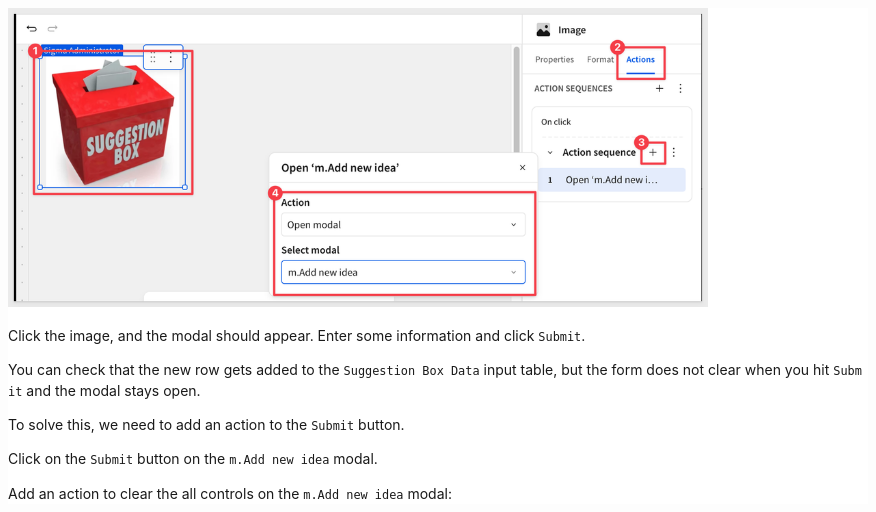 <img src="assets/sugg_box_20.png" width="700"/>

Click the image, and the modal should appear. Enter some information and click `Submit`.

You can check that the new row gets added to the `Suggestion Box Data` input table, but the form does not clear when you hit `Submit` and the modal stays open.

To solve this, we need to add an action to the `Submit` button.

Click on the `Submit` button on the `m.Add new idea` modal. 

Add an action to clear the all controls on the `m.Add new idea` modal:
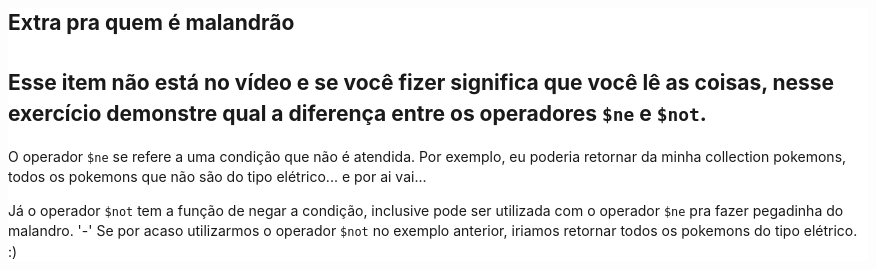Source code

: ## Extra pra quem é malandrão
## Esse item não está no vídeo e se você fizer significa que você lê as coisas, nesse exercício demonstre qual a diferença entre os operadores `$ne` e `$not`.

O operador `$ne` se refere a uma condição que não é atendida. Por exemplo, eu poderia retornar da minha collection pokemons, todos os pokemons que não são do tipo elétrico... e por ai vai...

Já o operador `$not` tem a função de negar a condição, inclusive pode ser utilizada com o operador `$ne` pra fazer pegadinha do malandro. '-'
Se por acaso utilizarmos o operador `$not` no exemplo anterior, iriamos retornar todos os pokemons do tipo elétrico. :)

--*--

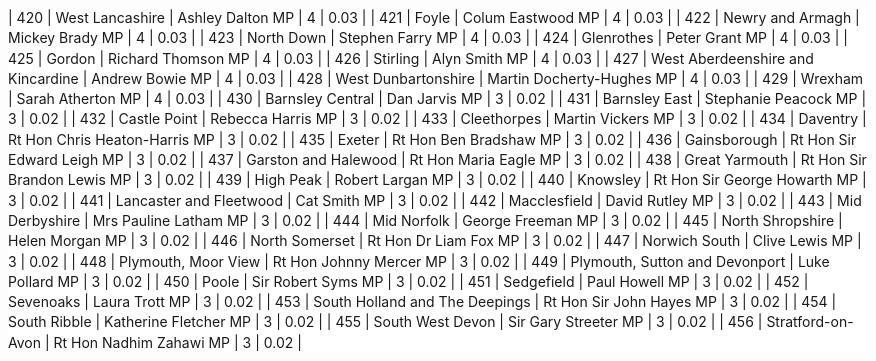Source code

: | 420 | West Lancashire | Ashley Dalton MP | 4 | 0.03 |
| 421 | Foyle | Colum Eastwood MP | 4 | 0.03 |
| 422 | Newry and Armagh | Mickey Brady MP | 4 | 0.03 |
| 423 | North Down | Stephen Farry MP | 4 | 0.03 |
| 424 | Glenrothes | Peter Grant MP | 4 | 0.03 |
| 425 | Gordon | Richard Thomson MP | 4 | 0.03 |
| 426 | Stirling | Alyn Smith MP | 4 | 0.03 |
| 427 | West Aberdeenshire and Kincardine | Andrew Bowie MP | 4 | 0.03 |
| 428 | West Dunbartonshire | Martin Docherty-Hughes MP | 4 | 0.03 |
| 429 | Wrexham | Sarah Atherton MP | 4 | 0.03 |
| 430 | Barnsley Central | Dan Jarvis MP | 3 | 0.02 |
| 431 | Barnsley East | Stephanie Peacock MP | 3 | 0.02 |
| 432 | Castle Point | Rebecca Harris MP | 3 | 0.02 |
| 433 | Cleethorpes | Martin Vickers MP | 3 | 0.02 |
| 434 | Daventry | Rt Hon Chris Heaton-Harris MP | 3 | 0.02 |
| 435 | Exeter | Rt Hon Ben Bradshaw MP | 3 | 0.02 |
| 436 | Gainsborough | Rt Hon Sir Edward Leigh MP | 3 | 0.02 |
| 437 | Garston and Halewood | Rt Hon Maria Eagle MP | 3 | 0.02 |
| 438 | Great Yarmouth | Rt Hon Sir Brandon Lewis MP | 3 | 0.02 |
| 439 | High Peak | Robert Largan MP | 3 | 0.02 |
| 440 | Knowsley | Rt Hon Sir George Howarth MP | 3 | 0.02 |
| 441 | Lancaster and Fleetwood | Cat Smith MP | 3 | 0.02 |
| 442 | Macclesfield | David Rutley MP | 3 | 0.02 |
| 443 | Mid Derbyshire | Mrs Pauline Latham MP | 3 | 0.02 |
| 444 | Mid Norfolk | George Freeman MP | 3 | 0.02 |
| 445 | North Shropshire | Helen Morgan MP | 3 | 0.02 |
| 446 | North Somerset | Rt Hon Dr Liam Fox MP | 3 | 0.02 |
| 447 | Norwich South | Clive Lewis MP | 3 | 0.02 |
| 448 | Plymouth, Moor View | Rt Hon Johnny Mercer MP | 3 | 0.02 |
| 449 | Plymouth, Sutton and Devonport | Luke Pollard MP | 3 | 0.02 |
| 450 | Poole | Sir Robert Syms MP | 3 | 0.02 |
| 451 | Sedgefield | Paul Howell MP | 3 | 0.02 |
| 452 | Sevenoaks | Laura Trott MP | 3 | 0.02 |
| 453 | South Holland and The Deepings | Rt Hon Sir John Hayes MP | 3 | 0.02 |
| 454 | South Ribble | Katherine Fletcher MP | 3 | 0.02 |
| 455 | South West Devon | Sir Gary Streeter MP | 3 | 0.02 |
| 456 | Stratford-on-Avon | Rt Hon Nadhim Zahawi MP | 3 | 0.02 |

--*--

• [Request] Retype exactly the lines of the data above that fall between the line with "Heaton-Harris MP | 3 | 0.02 |" and the line with "Smith MP | 3 | 0.02 |", inclusive, and add nothing.

• [Task solution]
| 434 | Daventry | Rt Hon Chris Heaton-Harris MP | 3 | 0.02 |
| 435 | Exeter | Rt Hon Ben Bradshaw MP | 3 | 0.02 |
| 436 | Gainsborough | Rt Hon Sir Edward Leigh MP | 3 | 0.02 |
| 437 | Garston and Halewood | Rt Hon Maria Eagle MP | 3 | 0.02 |
| 438 | Great Yarmouth | Rt Hon Sir Brandon Lewis MP | 3 | 0.02 |
| 439 | High Peak | Robert Largan MP | 3 | 0.02 |
| 440 | Knowsley | Rt Hon Sir George Howarth MP | 3 | 0.02 |
| 441 | Lancaster and Fleetwood | Cat Smith MP | 3 | 0.02 |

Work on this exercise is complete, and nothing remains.